N.C. Secretary of State candidate Michael LaPaglia speaks out. Beside him is GOP breakfast host Bruce Hatfield. Photo by Pete Zamplas.

All Republicans for several Council of State positions spoke. Abraham “A.J.” Daoud, the choice in 2012, and Raleigh “entrepreneur” Michael LaPaglia seek to challenge Democrat Secy. of State Elaine Marshall. LaPaglia called her too liberal. Daoud, of Pilot Mountain, said he got the lottery board chairman deservedly fired in overseeing the state lottery. McCrory appointed Daoud.

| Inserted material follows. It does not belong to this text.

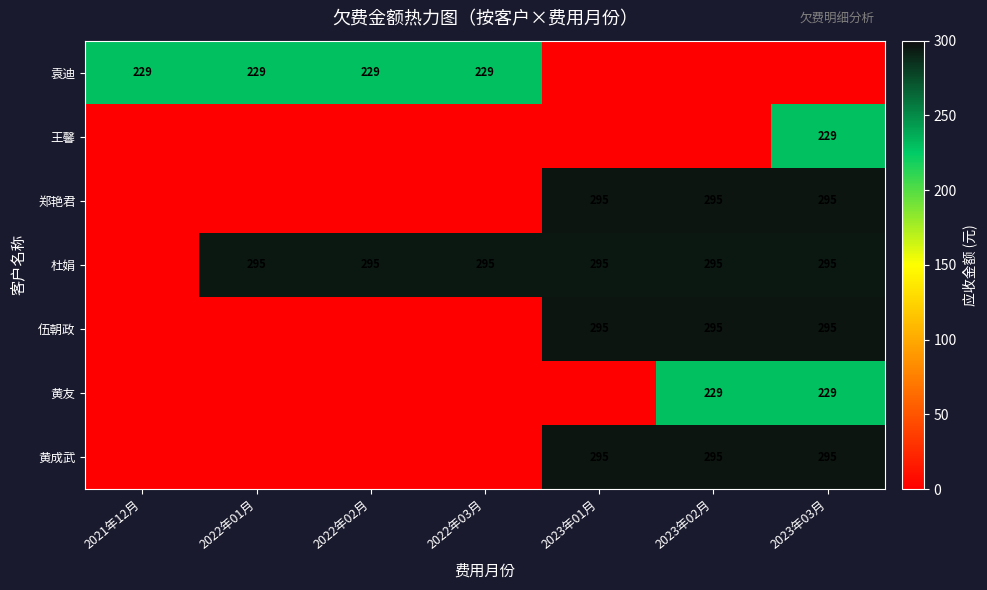

The 袁迪 series shows 229 at 2022年03月. True or false?

True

Daoud wants corporate employers to have to provide proof of workers’ citizenship, in annual reports.

Chuck Stuber is sole GOP challenger to State Auditor Beth Wood, a Democrat. Stuber, a former FBI white collar crime investigator, vowed to ferret out fraud as a financial “watchdog.”

The insurance commissioner race GOP trio of Raleigh insurance agency owner Mike Causey, former Onslow County commissioner Joe McLaughlin and Ron Pierce of Charlotte each spoke. Causey, the ’12 GOP nominee, said the state insurance office passes the buck in telling customers angry their insured property is not fully reimbursed to “get a lawyer.” McLaughlin calls some insurance under-covering/paying “unconscionable.” Pierce is “pissed off” enough to sue, about an insurance-related case he said wrongly landed him in jail.

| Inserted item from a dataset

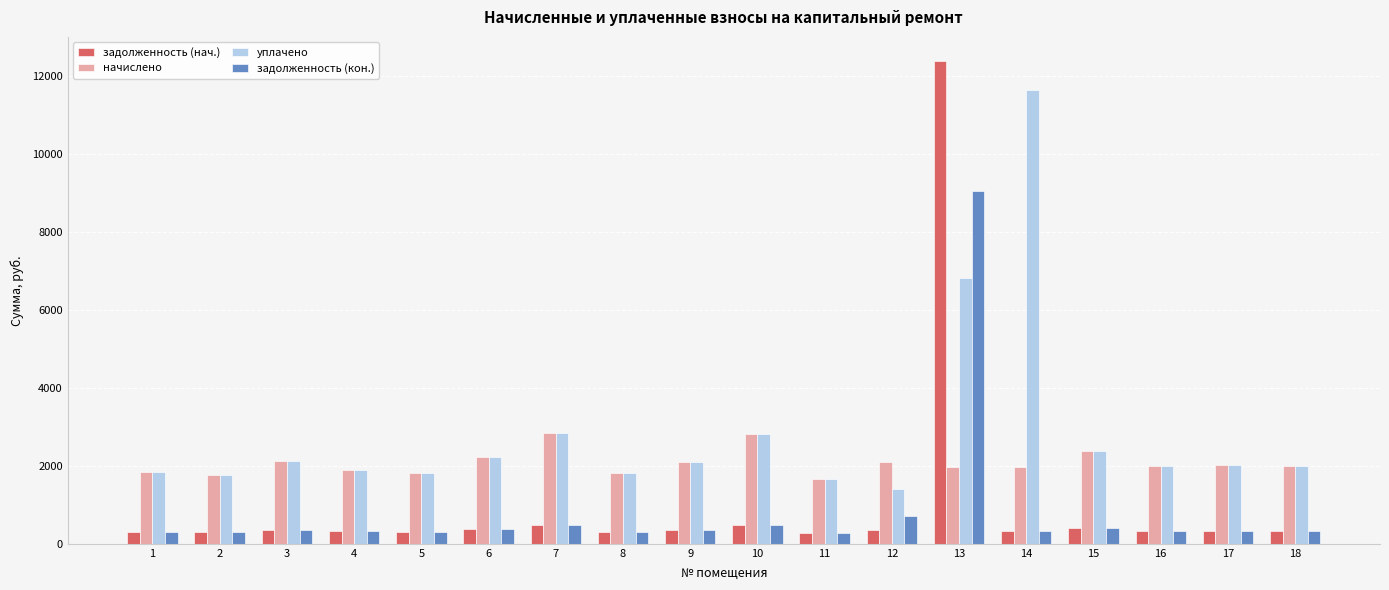

How many distinct data groups are displayed?

4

Administrative law judge Phil Berger Jr., son of N.C. Senate Pres. Pro Tempore Phil Berger, also spoke. He said his decisions will be strict upholding of constitutional rights, “the rule of the law, and will be grounded in North Carolina values.” He challenges Court of Appeals Judge Linda Stephens, on Nov. 8.

U.S. Congressman Mark Meadows (11th Dist.) is unopposed in the GOP primary, while semi-retired astrophysicist Tom Hill of Zirconia and Rick Bryson are Democratic primary candidates. The sole presidential candidate represented was U.S. Sen. Ted Cruz (R-Texas).